What does the future hold for HappyBerry?

HappyBerry has grown massively over the last ten years and I feel so proud of where it is today, but we do plan to move away from social media more and more and focus primarily on the website. Costs are increasing so we have opened up a monthly subscription area where I offer a dedicated one on one interaction with subscribers, crochet-a-long courses and exclusive patterns. There is also a ton of bonus content crocheters can enjoy from us as well such as behind the scenes footage, our podcast, and a new digital magazine coming soon. I also host LIVE webinars and tutorials and basically just develop a closer connection to our biggest HappyBerry fans who have always been there for me. The human touch is very important and over the years I have made some wonderful friends through HappyBerry who continue to support me as a designer and I hope in return I can support them.

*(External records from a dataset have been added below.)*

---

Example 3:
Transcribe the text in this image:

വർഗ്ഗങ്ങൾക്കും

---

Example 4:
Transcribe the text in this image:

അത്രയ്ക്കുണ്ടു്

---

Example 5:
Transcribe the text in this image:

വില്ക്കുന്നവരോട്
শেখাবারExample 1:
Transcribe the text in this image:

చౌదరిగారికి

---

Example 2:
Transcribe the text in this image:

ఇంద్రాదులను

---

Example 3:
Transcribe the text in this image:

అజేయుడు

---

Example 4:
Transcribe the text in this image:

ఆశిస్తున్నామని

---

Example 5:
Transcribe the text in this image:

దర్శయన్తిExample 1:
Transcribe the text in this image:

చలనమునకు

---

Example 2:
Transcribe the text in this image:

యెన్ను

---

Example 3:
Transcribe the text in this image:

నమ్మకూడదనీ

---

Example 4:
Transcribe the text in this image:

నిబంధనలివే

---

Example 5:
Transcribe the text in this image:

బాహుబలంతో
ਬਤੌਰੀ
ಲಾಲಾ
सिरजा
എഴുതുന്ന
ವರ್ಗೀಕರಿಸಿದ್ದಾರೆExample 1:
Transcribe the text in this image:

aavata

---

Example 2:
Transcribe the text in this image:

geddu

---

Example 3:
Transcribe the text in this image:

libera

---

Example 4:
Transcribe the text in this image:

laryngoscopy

HappyBerry has been a real journey for me, sometimes a lonely journey, sometimes a really emotional journey such as when we lost a HappyBerry fan through suicide, that was really tough and it still sits with me even today. I felt I had failed really badly in not knowing what was going on behind the scenes. It’s so important to try and reach out to those in trouble mentally, to just listen and to support without judgement. I sadly learnt this at a very early age from my father, but I am so glad that he is still with us today and is proud of what I do. He has taught me so much in so many ways. He's also shown me the value of creativity when it comes to mental health because his art has been a life-saver for him in many ways, just like my crochet and art has for me.

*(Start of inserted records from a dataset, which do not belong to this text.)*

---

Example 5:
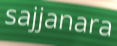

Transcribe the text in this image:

sajjanara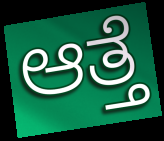
ಆತ್ತೆ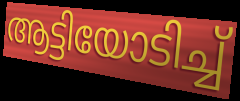
ആട്ടിയോടിച്ച്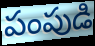
పంపుడిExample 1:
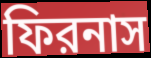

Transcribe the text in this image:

ফিরনাস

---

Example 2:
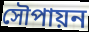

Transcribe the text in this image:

সৌপায়ন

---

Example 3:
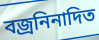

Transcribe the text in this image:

বজ্রনিনাদিত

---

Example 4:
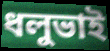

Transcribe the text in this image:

One of my biggest focuses right now is the digital magazine we are going to be launching soon for subscription members. This magazine is a huge project for us because it's going to be all about crochet of course, but also about mental well-being and getting back to nature and how that all ties in together. The articles will be coming from some amazing people we've connected with over the years who share our passion on self healing, meditation, forest bathing and of course crafts. Even my daughter will be contributing. She has an insane amount of knowledge and passion for birds so I'm really looking forward to sharing her work too. The magazine will feed into the podcast and the behind the scenes as well and there's going to be some amazing live webinars and live tutorials as well out in nature and on the road as the weather warms up so we're super excited to get started.

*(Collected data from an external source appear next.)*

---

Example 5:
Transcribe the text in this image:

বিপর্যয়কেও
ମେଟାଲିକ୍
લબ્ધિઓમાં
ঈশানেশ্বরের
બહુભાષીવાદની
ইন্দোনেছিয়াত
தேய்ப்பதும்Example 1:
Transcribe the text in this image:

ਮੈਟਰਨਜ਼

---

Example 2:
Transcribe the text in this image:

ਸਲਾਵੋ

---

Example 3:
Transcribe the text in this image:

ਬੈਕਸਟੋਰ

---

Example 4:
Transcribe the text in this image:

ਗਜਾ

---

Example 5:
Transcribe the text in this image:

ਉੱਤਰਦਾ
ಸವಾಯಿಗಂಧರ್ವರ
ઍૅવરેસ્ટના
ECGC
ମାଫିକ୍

Away from HappyBerry I do try to actually make some kind of living, primarily as an artist and teaching all things from art, embroidery, knitting and of course crochet through YouTube, but that is becoming increasingly more difficult and confusing for me as the format is changing a lot. I also help my Hungarian husband run a small business making models and gaming terrain, he is super talented. He has been an invaluable source of support with HappyBerry from the very beginning and helps keep me organised and motivated. He also shares my beliefs and values. We actually met through my art channels so he also shares my love of creativity and of making things. We both prefer a quiet, simple life and our days are spent getting back to nature in our little camper van called Valentina, hiking and exploring the forests and mountains of Europe and the UK, whilst sleeping under the stars and spending time with our children as much as possible. This is our shared dream and passion and we both really hope you’ll follow along and share our journey of creativity!